The Financing Questions Around AI Infrastructure
The Stargate announcement is also drawing scrutiny because of how money moves between AI companies and infrastructure providers. The July agreement between OpenAI and Oracle to develop up to 4.5 gigawatts of additional Stargate capacity represents a partnership worth over $300 billion between the two companies over five years.
Earlier this week, Nvidia announced it would invest up to $100 billion as OpenAI deploys Nvidia systems. Bryn Talkington of Requisite Capital Management told CNBC: “Nvidia invests $100 billion in OpenAI, which then OpenAI turns back and gives it back to Nvidia.”
Oracle’s arrangement follows a similar pattern, with a reported $30 billion-per-year deal where Oracle builds facilities that OpenAI pays to use. The concern is that infrastructure providers are investing in AI companies that then become major customers for those same providers.
The Information reported this week that Nvidia is discussing leasing its chips to OpenAI rather than selling them outright. Under that structure, Nvidia would create a separate entity to purchase its own GPUs, then lease them to OpenAI.
Tech critic Ed Zitron described a similar pattern on Bluesky last week, writing: “NVIDIA seeds companies and gives them the guaranteed contracts necessary to raise debt to buy GPUs from NVIDIA, even though these companies are horribly unprofitable and will eventually die from a lack of any real demand.” Zitron was referring to companies like CoreWeave and Lambda Labs, which have raised billions in debt to buy Nvidia GPUs based partly on contracts from Nvidia itself.
What Happens If Demand Falls Short
The risk is not that data centers disappear if AI demand disappoints. These facilities are physical assets built on real sites. The issue is whether investors paid AI-boom prices for infrastructure that may need to find other uses later.
Altman himself warned last month that “someone will lose a phenomenal amount of money” in what he called an AI bubble. The source article compares the situation to the dot-com bubble, when fiber optic cable laid during the boom years eventually found use as Internet demand caught up.
Something similar could happen with Stargate-style facilities. They could potentially pivot to cloud services, scientific computing, or other workloads.
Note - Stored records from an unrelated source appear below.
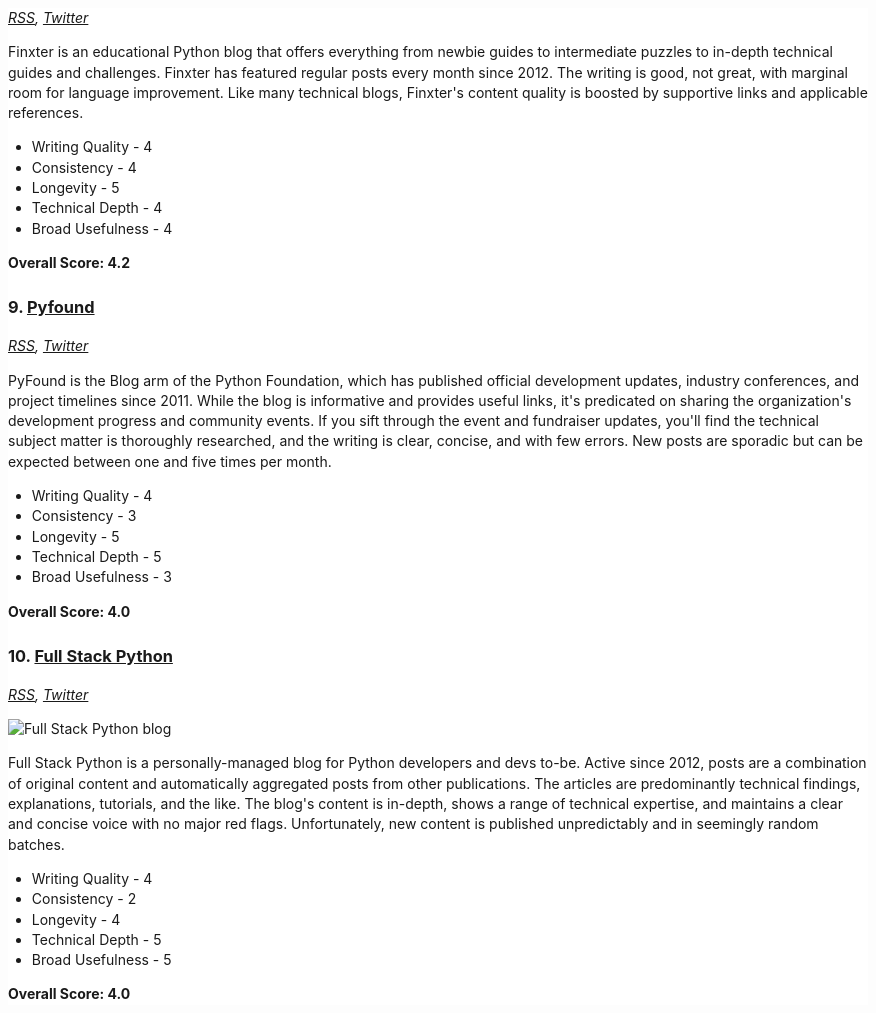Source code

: _[RSS](https://blog.finxter.com/feed/), [Twitter](https://twitter.com/finxterdotcom?lang=en)_

Finxter is an educational Python blog that offers everything from newbie guides to intermediate puzzles to in-depth technical guides and challenges. Finxter has featured regular posts every month since 2012. The writing is good, not great, with marginal room for language improvement. Like many technical blogs, Finxter's content quality is boosted by supportive links and applicable references.

*   Writing Quality - 4
*   Consistency -  4
*   Longevity - 5 
*   Technical Depth - 4
*   Broad Usefulness - 4

**Overall Score: 4.2**

### 9. [Pyfound](https://pyfound.blogspot.com/)

_[RSS](https://pyfound.blogspot.com/feeds/posts/default), [Twitter](https://twitter.com/ThePSF)_

PyFound is the Blog arm of the Python Foundation, which has published official development updates, industry conferences, and project timelines since 2011. While the blog is informative and provides useful links, it's predicated on sharing the organization's development progress and community events. If you sift through the event and fundraiser updates, you'll find the technical subject matter is thoroughly researched, and the writing is clear, concise, and with few errors. New posts are sporadic but can be expected between one and five times per month.

*   Writing Quality - 4
*   Consistency -  3
*   Longevity - 5  
*   Technical Depth -  5  
*   Broad Usefulness - 3

**Overall Score: 4.0**

### 10. [Full Stack Python](https://www.fullstackpython.com/blog.html)

_[RSS](https://www.fullstackpython.com/feed), [Twitter](https://twitter.com/fullstackpython)_

![Full Stack Python blog](https://i.imgur.com/U00VrJJ.png)

Full Stack Python is a personally-managed blog for Python developers and devs to-be. Active since 2012, posts are a combination of original content and automatically aggregated posts from other publications. The articles are predominantly technical findings, explanations, tutorials, and the like. The blog's content is in-depth, shows a range of technical expertise, and maintains a clear and concise voice with no major red flags. Unfortunately, new content is published unpredictably and in seemingly random batches. 

*   Writing Quality - 4
*   Consistency -  2
*   Longevity - 4 
*   Technical Depth -  5 
*   Broad Usefulness - 5

**Overall Score: 4.0**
But that does not erase the possibility of massive losses for investors if AI demand fails to match the projections behind the buildout.
For now, the case for OpenAI’s data centers rests on two facts that exist at the same time: ChatGPT demand is already large enough to create capacity constraints, and the financial structure behind the new infrastructure is complicated enough to deserve scrutiny.